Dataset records
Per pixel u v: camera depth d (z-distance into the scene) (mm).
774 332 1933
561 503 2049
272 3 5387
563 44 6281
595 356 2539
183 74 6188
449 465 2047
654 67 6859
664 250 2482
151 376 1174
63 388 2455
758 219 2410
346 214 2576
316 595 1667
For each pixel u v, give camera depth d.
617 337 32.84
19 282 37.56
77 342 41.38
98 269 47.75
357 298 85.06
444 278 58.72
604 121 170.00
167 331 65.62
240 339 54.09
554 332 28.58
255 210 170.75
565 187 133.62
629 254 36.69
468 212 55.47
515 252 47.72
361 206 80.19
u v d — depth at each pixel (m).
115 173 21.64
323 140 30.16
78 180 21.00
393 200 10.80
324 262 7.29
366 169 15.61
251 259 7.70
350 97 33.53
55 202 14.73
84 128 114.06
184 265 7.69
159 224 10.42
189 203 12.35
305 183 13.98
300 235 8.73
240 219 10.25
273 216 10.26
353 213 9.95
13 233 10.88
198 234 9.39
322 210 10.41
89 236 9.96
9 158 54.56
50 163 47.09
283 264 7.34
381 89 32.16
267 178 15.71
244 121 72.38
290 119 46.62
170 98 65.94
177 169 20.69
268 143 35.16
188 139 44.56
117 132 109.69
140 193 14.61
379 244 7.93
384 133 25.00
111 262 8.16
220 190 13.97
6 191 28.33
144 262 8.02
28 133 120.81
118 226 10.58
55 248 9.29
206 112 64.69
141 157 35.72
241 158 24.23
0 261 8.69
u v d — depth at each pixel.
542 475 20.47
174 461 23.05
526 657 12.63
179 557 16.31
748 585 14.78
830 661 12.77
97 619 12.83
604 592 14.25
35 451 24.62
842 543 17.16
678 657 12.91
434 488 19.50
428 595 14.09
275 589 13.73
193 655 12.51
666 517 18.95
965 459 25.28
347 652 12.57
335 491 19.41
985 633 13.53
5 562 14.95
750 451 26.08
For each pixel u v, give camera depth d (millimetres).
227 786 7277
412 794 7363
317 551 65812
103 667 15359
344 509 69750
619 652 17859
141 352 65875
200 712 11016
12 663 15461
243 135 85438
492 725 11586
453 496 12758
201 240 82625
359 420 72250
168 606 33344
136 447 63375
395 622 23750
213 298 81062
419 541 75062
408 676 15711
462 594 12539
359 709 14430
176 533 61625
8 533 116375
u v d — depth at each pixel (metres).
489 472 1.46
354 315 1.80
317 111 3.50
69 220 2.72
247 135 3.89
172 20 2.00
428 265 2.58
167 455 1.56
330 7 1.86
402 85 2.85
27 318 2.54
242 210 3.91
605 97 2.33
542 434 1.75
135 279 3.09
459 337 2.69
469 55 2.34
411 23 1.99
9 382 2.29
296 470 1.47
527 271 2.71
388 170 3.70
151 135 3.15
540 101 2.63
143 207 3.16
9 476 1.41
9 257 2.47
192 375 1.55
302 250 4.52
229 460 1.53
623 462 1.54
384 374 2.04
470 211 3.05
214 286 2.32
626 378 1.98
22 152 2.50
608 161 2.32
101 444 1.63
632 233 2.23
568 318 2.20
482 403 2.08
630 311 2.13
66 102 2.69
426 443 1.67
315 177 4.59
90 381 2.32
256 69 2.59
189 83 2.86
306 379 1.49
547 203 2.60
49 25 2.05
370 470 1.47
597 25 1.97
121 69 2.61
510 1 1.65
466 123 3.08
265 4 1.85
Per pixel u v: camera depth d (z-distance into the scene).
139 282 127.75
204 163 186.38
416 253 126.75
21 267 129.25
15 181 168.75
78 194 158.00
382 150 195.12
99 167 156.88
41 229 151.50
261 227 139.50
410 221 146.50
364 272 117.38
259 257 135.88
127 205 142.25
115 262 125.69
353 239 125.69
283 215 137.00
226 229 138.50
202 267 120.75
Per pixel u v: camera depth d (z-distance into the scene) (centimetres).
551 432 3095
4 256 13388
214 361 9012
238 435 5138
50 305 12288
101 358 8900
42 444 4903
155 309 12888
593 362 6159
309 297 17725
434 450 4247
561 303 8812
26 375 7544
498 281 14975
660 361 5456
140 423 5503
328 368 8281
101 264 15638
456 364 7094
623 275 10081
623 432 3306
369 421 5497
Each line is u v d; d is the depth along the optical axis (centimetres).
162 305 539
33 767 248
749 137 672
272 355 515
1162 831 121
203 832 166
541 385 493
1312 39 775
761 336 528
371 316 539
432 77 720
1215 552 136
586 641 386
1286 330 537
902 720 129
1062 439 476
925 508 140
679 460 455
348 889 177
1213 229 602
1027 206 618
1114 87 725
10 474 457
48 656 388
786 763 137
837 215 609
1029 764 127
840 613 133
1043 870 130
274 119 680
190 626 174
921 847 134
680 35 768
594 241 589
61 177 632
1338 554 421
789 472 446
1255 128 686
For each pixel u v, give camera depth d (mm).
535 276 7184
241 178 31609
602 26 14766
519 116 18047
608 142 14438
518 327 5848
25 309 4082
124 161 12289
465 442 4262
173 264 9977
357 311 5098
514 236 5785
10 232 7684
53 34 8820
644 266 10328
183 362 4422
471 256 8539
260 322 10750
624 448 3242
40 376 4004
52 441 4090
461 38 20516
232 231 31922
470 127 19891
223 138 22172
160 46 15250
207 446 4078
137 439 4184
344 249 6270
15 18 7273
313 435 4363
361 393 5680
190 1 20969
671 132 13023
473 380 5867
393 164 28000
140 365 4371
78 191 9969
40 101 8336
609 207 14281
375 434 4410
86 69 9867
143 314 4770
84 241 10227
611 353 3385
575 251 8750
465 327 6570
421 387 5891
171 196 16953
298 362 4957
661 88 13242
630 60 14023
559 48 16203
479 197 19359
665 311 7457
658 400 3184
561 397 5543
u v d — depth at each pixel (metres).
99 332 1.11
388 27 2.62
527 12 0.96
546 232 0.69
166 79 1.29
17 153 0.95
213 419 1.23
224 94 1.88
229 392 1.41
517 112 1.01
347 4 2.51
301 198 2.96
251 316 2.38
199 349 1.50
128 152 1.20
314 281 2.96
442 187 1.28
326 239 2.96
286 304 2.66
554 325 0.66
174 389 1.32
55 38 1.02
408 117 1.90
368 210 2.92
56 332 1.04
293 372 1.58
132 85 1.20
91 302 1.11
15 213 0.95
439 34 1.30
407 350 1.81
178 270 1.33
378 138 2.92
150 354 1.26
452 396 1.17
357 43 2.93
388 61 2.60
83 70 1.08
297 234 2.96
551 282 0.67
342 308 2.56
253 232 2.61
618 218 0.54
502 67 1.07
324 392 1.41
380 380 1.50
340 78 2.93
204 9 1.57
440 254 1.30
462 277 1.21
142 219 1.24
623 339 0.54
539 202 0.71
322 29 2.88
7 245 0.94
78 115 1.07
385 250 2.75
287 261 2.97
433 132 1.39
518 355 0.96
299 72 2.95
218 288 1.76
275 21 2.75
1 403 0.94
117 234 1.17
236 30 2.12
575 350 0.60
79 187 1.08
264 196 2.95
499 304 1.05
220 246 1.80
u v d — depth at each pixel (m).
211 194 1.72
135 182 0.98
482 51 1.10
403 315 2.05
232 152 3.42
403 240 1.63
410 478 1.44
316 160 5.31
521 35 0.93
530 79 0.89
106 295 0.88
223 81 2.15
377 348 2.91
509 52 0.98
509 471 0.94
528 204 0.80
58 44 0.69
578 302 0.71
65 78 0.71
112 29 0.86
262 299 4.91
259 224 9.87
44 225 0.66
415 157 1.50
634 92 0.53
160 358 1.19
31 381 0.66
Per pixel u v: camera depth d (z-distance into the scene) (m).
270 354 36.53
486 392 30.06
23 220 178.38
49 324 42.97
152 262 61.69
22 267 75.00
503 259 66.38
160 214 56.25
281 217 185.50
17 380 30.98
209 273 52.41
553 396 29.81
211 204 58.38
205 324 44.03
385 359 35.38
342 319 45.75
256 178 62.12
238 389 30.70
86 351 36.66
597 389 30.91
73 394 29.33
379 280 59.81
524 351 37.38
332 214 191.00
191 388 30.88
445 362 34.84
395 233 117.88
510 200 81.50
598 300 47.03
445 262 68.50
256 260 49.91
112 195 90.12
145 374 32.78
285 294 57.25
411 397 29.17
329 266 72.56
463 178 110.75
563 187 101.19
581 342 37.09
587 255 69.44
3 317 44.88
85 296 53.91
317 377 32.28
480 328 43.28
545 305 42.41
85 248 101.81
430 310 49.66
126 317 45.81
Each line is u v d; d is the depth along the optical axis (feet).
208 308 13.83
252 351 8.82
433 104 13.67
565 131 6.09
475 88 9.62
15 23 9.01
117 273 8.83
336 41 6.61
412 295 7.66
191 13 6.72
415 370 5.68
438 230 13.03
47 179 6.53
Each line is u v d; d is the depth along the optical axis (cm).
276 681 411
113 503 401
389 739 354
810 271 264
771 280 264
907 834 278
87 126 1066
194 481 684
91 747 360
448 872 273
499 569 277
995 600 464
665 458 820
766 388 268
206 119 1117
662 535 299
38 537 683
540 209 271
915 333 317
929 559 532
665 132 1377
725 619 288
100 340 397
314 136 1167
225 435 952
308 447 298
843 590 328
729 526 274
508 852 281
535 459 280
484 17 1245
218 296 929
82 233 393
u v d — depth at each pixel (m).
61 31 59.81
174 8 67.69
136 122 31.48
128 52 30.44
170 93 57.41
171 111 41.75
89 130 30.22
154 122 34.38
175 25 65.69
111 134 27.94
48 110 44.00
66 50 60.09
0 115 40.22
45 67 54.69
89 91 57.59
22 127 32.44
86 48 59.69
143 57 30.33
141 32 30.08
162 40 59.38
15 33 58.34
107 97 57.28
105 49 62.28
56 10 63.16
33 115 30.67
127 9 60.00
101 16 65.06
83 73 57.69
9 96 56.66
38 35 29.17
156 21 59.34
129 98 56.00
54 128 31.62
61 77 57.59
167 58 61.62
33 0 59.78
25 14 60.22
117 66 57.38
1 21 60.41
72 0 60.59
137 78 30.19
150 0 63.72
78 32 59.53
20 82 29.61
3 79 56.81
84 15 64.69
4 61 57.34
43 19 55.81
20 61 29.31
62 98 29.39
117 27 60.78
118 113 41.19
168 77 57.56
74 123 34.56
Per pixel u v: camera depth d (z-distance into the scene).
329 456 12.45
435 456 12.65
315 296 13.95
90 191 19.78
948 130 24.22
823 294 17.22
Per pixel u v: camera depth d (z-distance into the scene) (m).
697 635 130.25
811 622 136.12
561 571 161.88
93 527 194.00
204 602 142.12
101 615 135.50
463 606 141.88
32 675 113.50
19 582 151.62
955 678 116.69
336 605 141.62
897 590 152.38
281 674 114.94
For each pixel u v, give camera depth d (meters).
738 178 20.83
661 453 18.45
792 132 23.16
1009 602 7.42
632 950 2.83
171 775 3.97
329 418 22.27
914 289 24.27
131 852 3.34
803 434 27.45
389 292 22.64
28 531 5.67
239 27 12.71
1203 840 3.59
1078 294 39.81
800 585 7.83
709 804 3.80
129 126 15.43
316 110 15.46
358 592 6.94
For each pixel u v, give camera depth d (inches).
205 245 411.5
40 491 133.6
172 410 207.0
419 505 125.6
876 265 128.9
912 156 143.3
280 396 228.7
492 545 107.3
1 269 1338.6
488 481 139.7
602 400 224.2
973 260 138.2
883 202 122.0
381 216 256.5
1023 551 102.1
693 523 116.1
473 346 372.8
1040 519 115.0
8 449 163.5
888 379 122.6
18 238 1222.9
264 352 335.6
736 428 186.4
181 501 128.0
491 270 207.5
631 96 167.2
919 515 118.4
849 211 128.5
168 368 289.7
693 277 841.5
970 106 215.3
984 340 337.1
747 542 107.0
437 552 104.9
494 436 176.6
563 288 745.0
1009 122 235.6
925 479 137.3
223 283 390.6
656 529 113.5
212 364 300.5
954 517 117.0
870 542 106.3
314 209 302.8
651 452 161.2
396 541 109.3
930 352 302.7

=== EXERCISE DESCRIPTION ===
Would you repeat, exactly and with nothing added, every line from the line containing "970 106 215.3" through the last line of the records above?

=== ANSWER BOX ===
970 106 215.3
984 340 337.1
747 542 107.0
437 552 104.9
494 436 176.6
563 288 745.0
1009 122 235.6
925 479 137.3
223 283 390.6
656 529 113.5
212 364 300.5
954 517 117.0
870 542 106.3
314 209 302.8
651 452 161.2
396 541 109.3
930 352 302.7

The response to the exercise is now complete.